╭─ Data to use

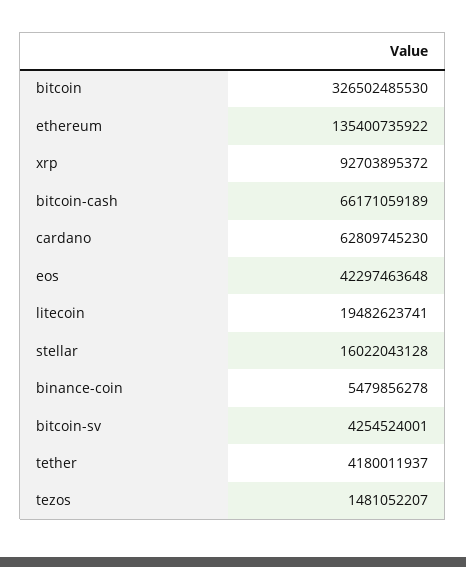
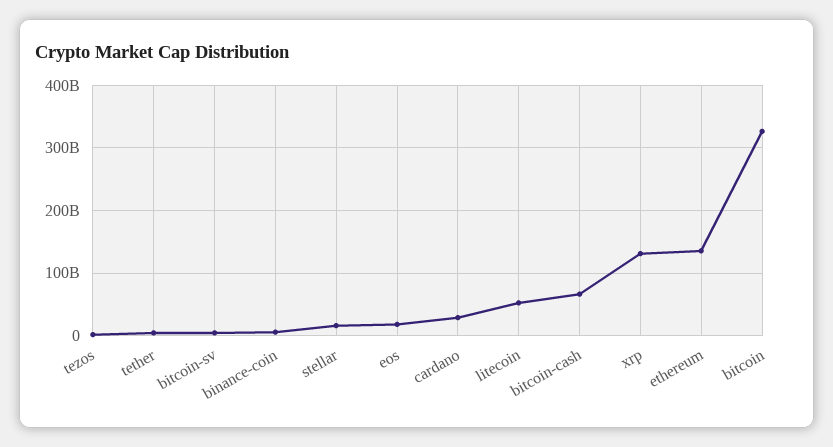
xrp: 92703895372 -> 130000000000
cardano: 62809745230 -> 30000000000
eos: 42297463648 -> 20000000000
litecoin: 19482623741 -> 50000000000

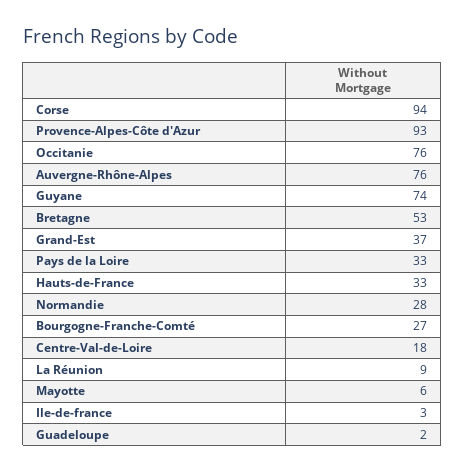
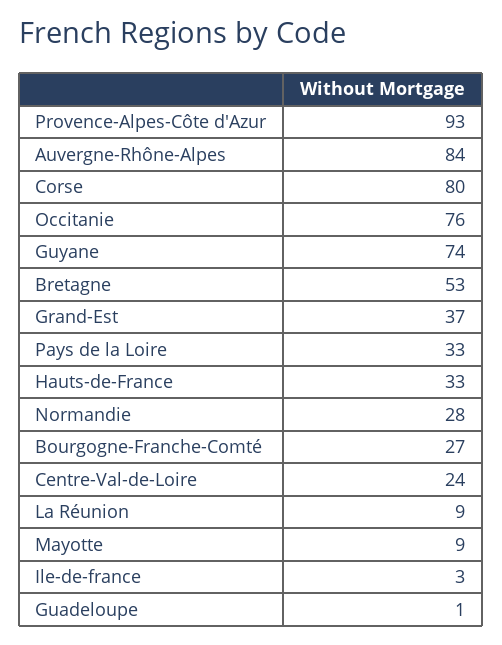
Corse: 94 -> 80
Auvergne-Rhône-Alpes: 76 -> 84
Centre-Val-de-Loire: 18 -> 24
Mayotte: 6 -> 9
Guadeloupe: 2 -> 1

╰─

Produce an exact copy of each line of data, skipping embedded images.

xrp: 92703895372 -> 130000000000
cardano: 62809745230 -> 30000000000
eos: 42297463648 -> 20000000000
litecoin: 19482623741 -> 50000000000

Corse: 94 -> 80
Auvergne-Rhône-Alpes: 76 -> 84
Centre-Val-de-Loire: 18 -> 24
Mayotte: 6 -> 9
Guadeloupe: 2 -> 1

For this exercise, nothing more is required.